Mr. Speaker, late last year I asked this government when it would end credit card gouging. Families and small businesses across this country are still waiting for that answer. Last year this government rolled out its voluntary code of conduct for the credit and debit card industry. This code is little more than window dressing for Canadian consumers.
Who is benefiting from the voluntary code of conduct? Let us have a look.
For the full year of 2010, MasterCard reported a net income of $1.85 billion, compared with $1.46 billion in 2009.
National Bank kicked off the fourth quarter in December of 2010 with an earnings bonanza by reporting a profit of $287 million for the three months ending October 2010, compared with $241 million in the same quarter last year.
Scotiabank reported an increase of 21% in earnings over the same quarter last year, and its most profitable year ever. The fourth quarter saw the Bank of Nova Scotia earn $1.1 billion, and the annual profit total was $4.24 billion for all of 2010.
RBC did better than Scotia's record year, recording $5.2 billion in net income for the year, an increase of 35% from a year ago. The fourth quarter saw RBC earn over $1 billion in the latest three-month period.

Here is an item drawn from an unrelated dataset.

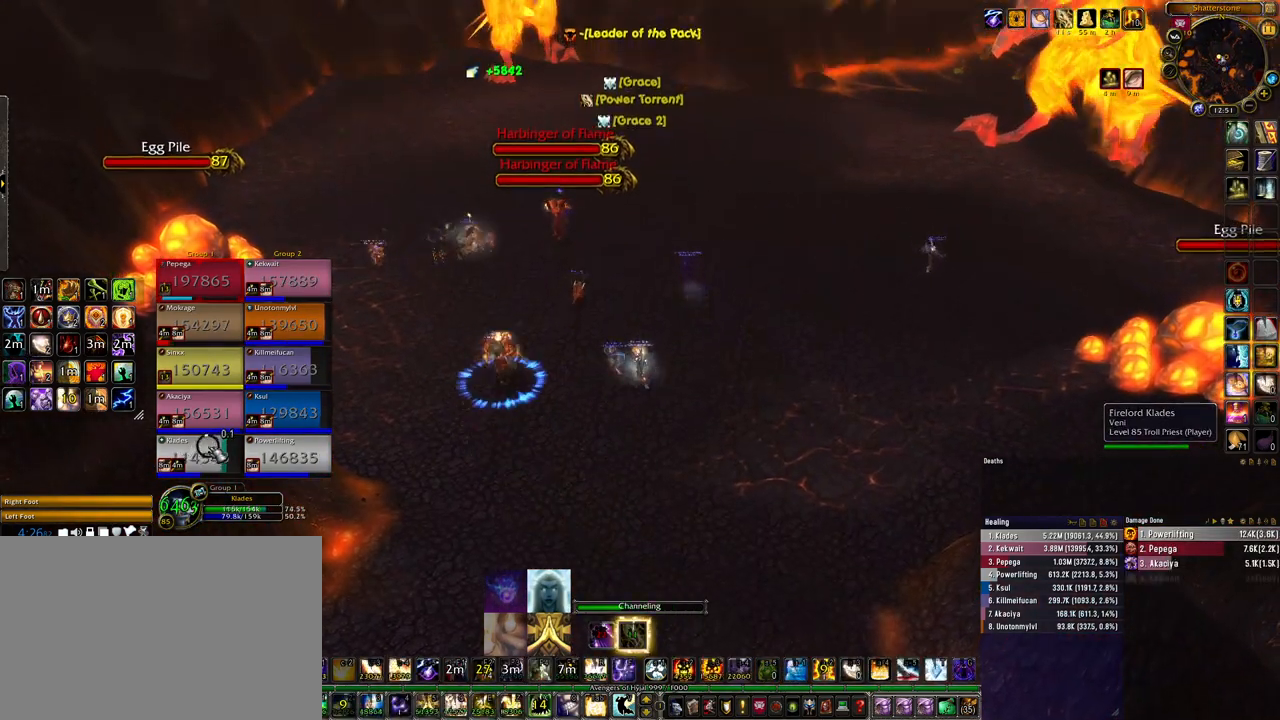
{"keys": [], "mouse": [], "events": []}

Canada's fourth-biggest bank, the Bank of Montreal, reported last, and had a fourth quarter profit of $739 million, up 14% from last year. BMO's annual profit for 2010 was $2.8 billion, which was over $1 billion more than last year, or 57% higher than the 2009 annual profit.
Total profits for the big six banks in 2010 equalled $20.4 billion, smashing last year's record of $14.66 billion. That is $6 billion more in profits than last year.

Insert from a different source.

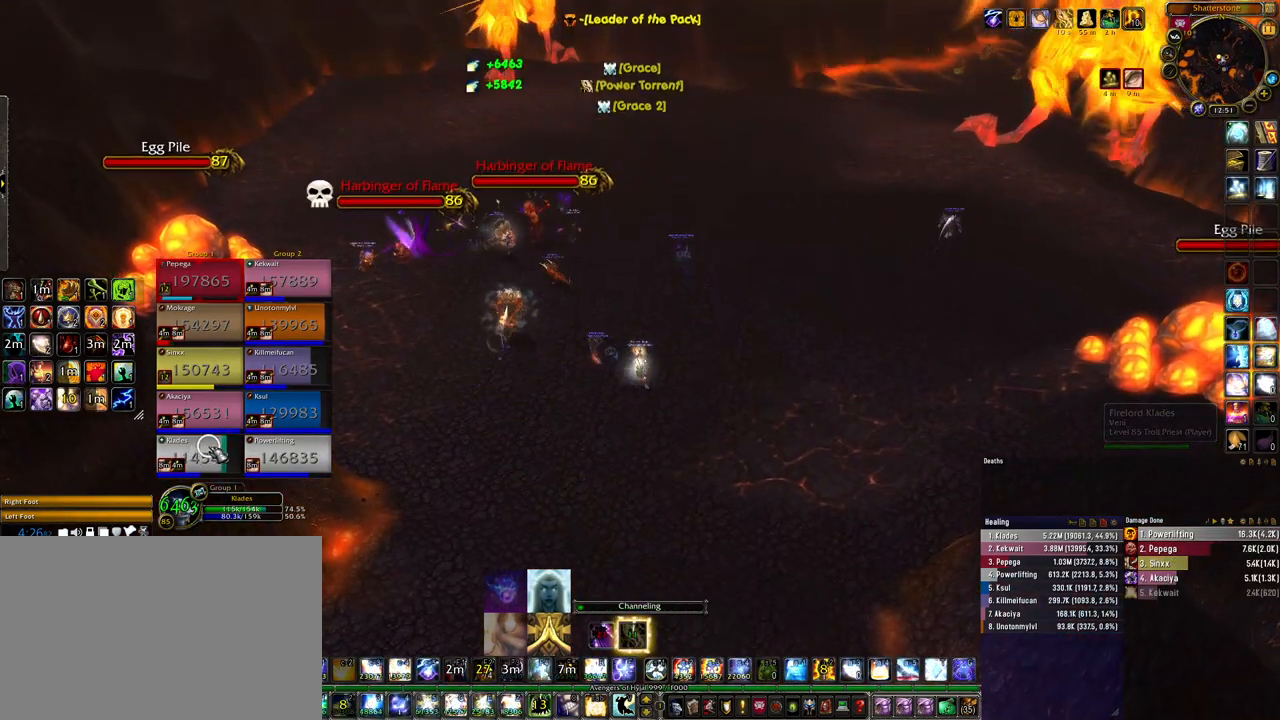
{"keys": ["a", "w"], "mouse": [], "events": [[67, "q", "down"], [133, "w", "down"], [233, "a", "down"], [233, "q", "up"]]}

Who is paying the price for this government's failed code? It is consumers and small businesses.
While the Conservative government feels it necessary to give corporations billions in tax cuts, it does not think that small businesses and retailers should be relieved of over $5 billion in mandatory credit card fees. That $5 billion represents the cost borne by small businesses for accepting credit cards and tracking transactions.
The big issue for retailers is the influx of premium cards--for instance, those that offer generous air miles. Consumers are lured to these cards because they offer a chance to collect points faster and reap rewards such as free flights, electronics and jewellery. The use of premium cards has risen dramatically since they first hit the market in 2008. That high-end plastic, such as Visa Infinite or World Elite MasterCard, costs more for retailers to process than other standard, gold or platinum cards.
Consumers do not know that their demand for freebies from the credit card companies is actually squeezing the profits of these small businesses because it is the merchants who really foot this bill.
Ordinarily, the cost per transaction ranges from 1% to 3% of every sale, whether the customer pays cash or pulls out a card. Premium cards require much more than that. Considering the razor-thin margins a competitive market demands, $5 billion is a lot.
How is the government's inaction on credit card gouging affecting Canadians?
Family debt is on the rise. The debt carried by the average Canadian household has hit $100,000, up about 78% from two decades ago. The debt-to-income ratio stands at a record 150%, meaning for every $1,000 in after-tax income, Canadian families owe an average of $1,500.
In summary, Canadian families cannot wait much longer. How indebted do families need to become before this government takes action to address the credit card gouging issue?